半ば無理矢理取り上げるように彩陽さんが千波のスマホを手に取ると、すぐにスマホを横向きに構える。
「ほらほら、寄って寄って!」
言われるがままにフォトスポットの中に押し込まれると、まだ動揺が治っていない様子の千波と目が合った。え、これなんか言った方がいいやつ? と慌てていると、「撮るよ〜!」という元気な声が聞こえてきた。
その声で千波も我に返ったのか、慌てて前を向いてピースサインを彩陽さんに向ける。それを見て俺もピースサインをすると、シャッターが押される直前に千波がこちら側に一歩寄り、少し肌が触れ合う。
そのままシャッターが押され、気づいた時には俺のスマホにその写真が送られてきていた。
写真を見ると、当然ながら俺と千波の腕の辺りが触れ合っていて、つい思ってしまう。
(これ…………カップルの距離感みたいだよな……。こんなの、マジで意識するぞ……?)
そんな事を思っているうちに、何となく顔が赤くなっている気がする千波は足早に教室を出ていってしまった。それを追いかけ、「じゃあね〜」とこれまた元気に言いながら彩陽さんも教室を後にした。
……嵐のようだった。
二人が出ていった後、そんな感想が浮かんだ。
そして、ちらりとスマホに目を落とすと、さっき撮ってもらったツーショットが表示されている。
本当にやばい。なんか、もう……にやけが止まらない。
あれくらいで浮かれるな俺! 仕事中だぞ! と言い聞かせ、自分を律しようとしたが、中々上手くいかなかった。
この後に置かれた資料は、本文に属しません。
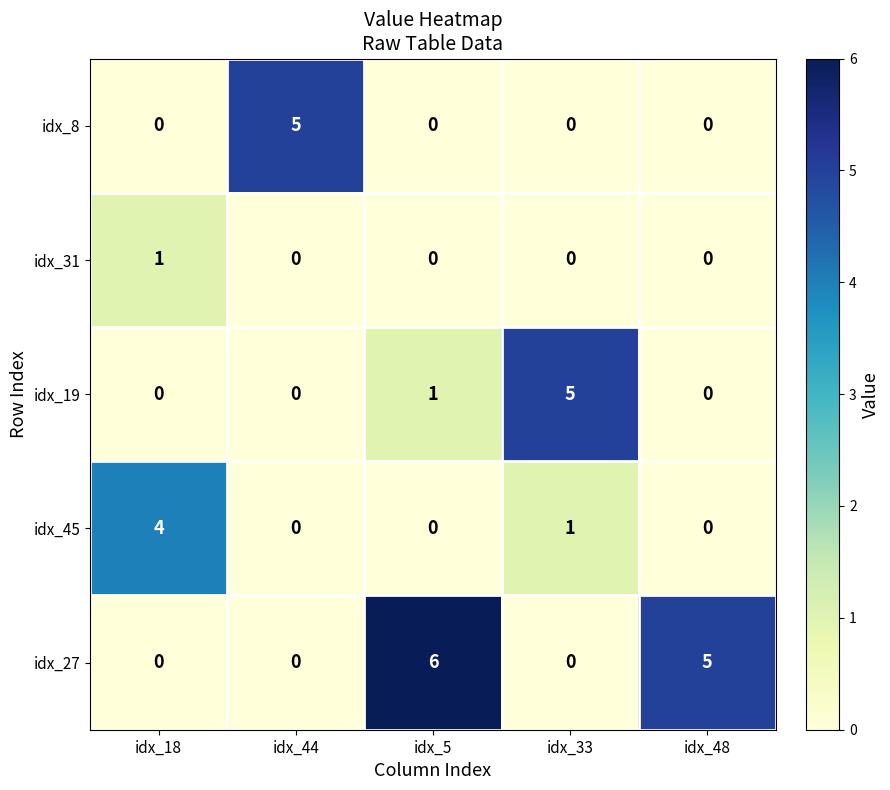

What is the difference between the maximum and minimum values in the idx_19 series?

5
写真を見て思わず気恥ずかしくなって、私は思わず教室を出てきてしまった。本当に何やってるんだろ、私。撮影の直前に一歩佑の方に寄るなんて。
あんなのあからさますぎる。どう見てもカップルの距離感になっていて、もはや「好き」と言っているようなものにも思える。
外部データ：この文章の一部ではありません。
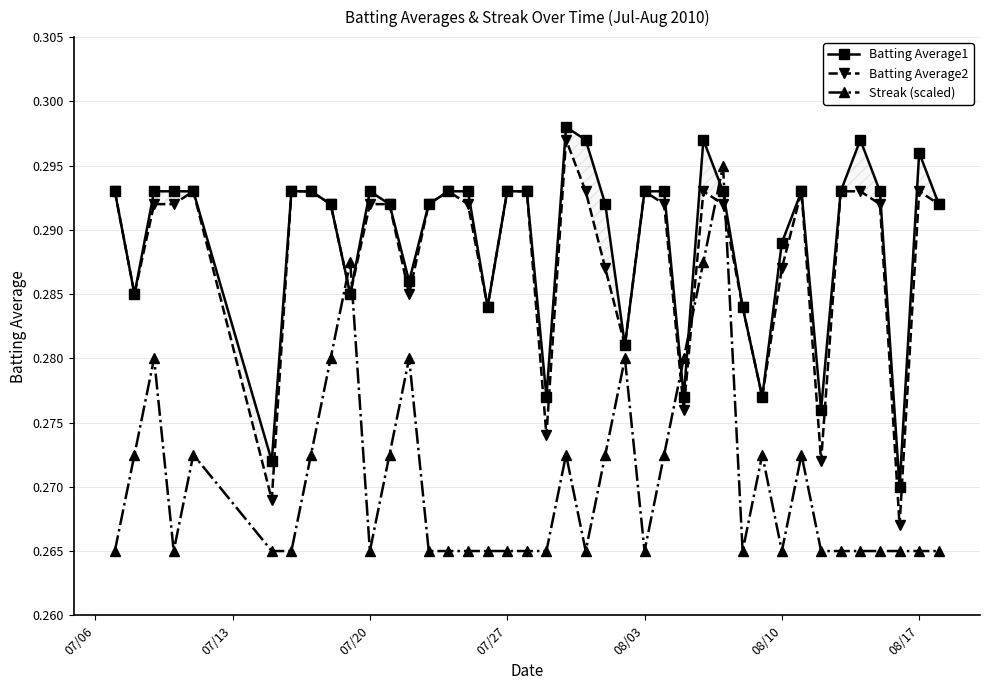

How many times do Batting Average2 and Streak (scaled) cross each other?

6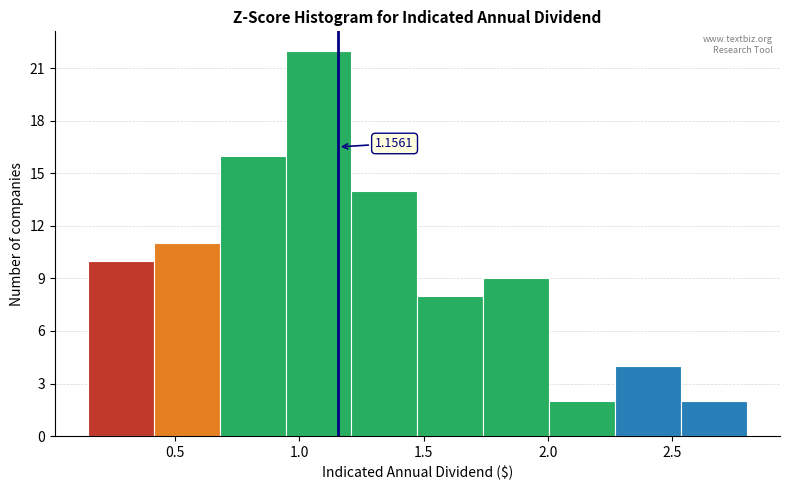

Over which range of the x-axis is the bar tallest?

0.945 to 1.210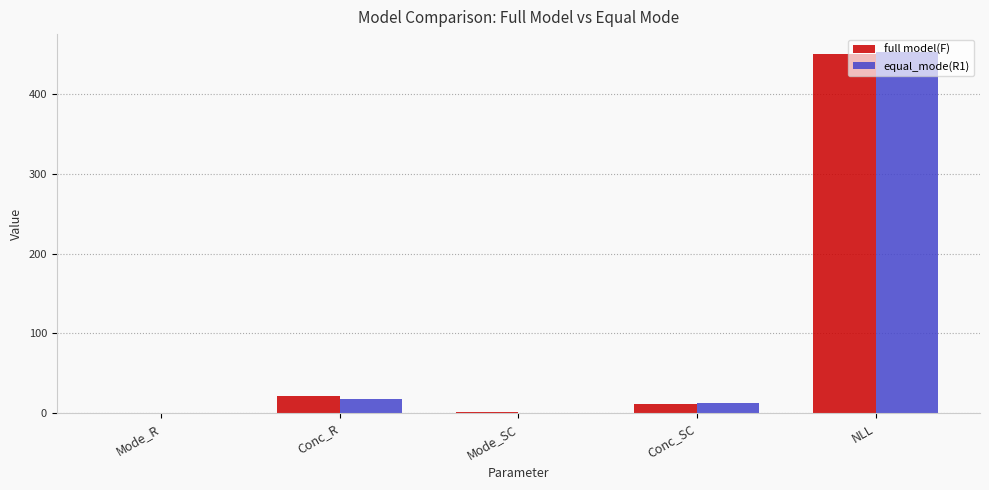

What is the highest value of the equal_mode(R1) series?

453.1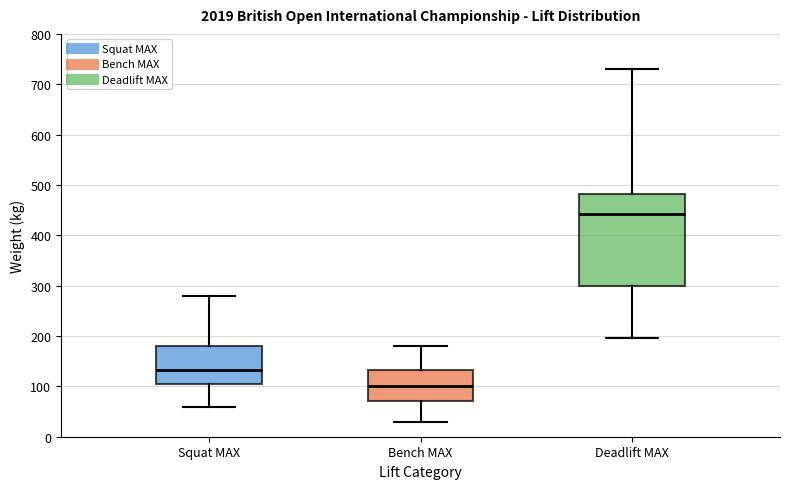

Which box's median line is the lowest?

Bench MAX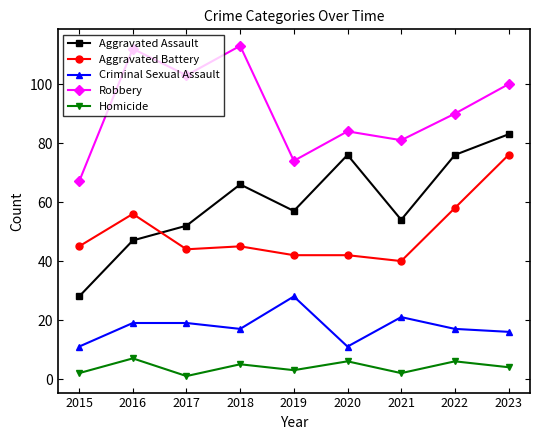

Reading right to left, what are all the values shown in this chart?

Aggravated Assault: 83	76	54	76	57	66	52	47	28
Aggravated Battery: 76	58	40	42	42	45	44	56	45
Criminal Sexual Assault: 16	17	21	11	28	17	19	19	11
Robbery: 100	90	81	84	74	113	103	112	67
Homicide: 4	6	2	6	3	5	1	7	2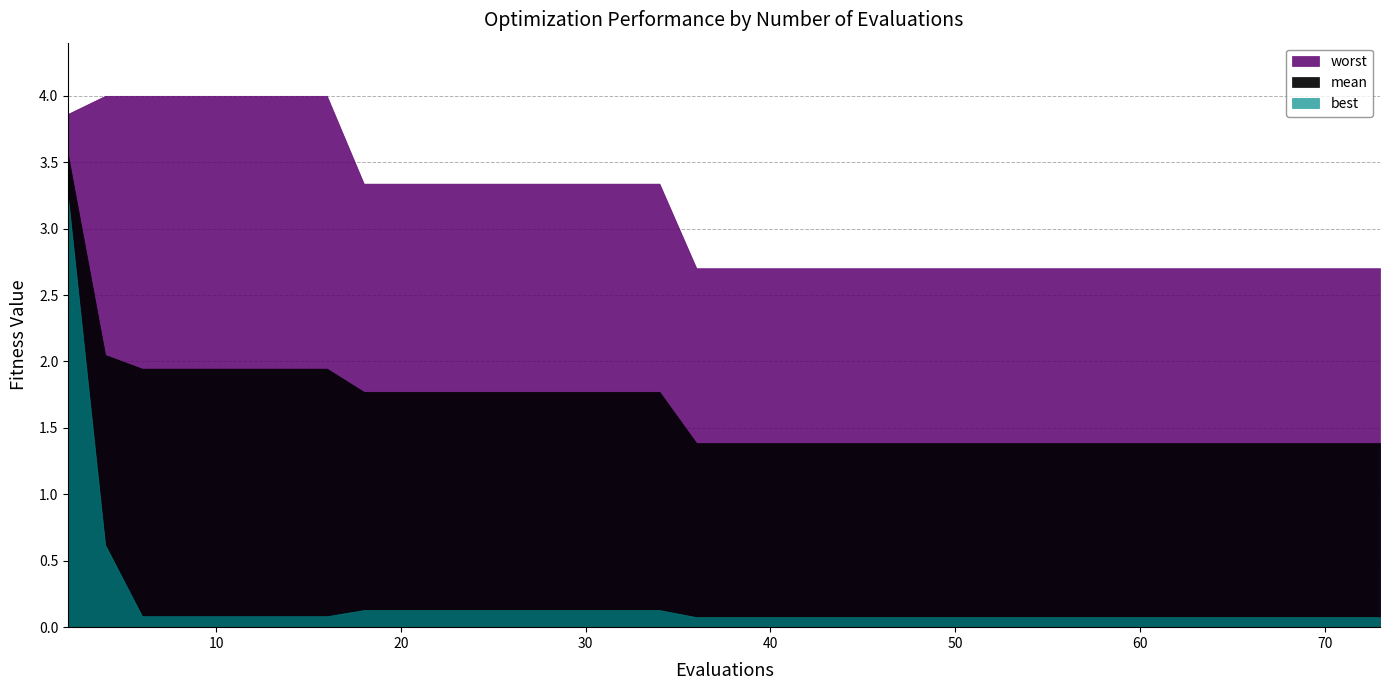

List the series in order of their overall mean, highest first.

worst, mean, best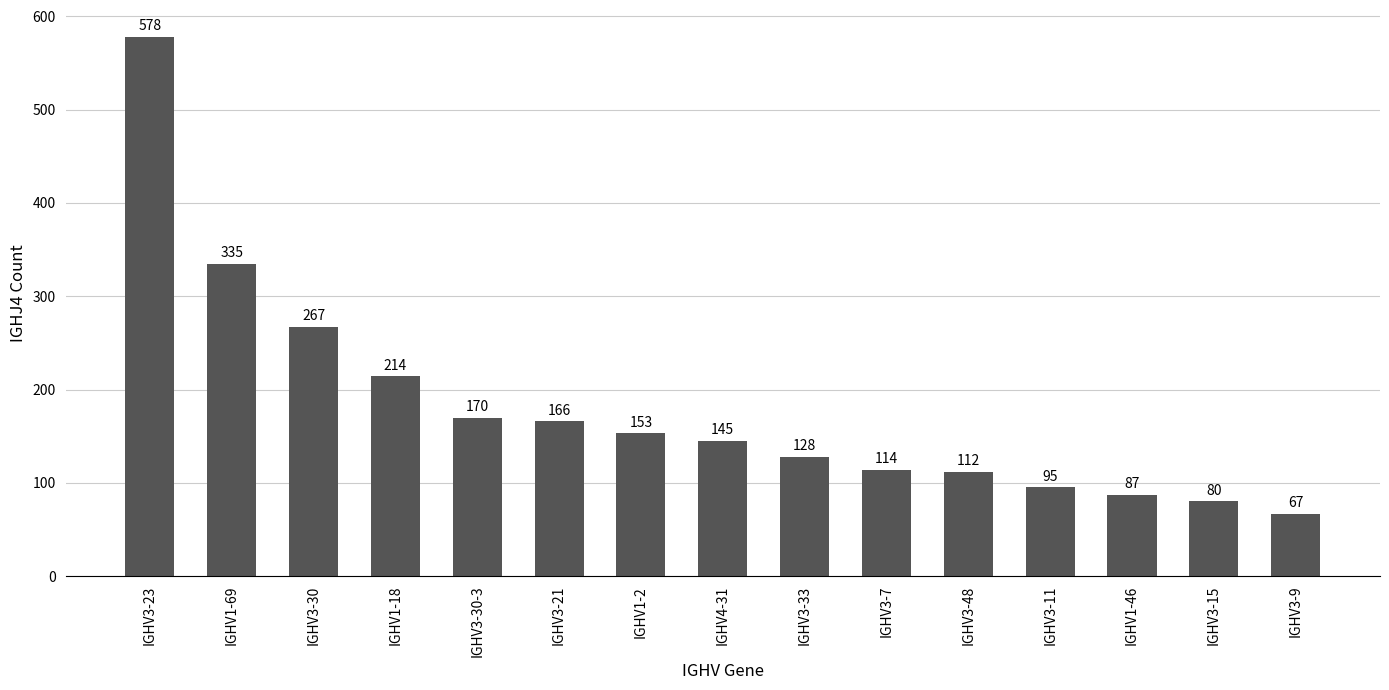

Does the chart contain stacked bars?

No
と、ここで後ろから追いかけてきた彩陽ちゃんが私に声をかける。
「誘わなくて良かったの? シフト終わったら一緒に文化祭回ろうって」
「……そんな余裕無かった……誰かさんが急にツーショット撮りななんて言い出すから……。ばか。ありがと」
無理に私と佑の距離を近づけようとする彩陽ちゃんに軽く悪態をつくと同時に感謝を告げると、スマホに表示されているツーショットに目を落とし、大切にそれを胸に抱いた。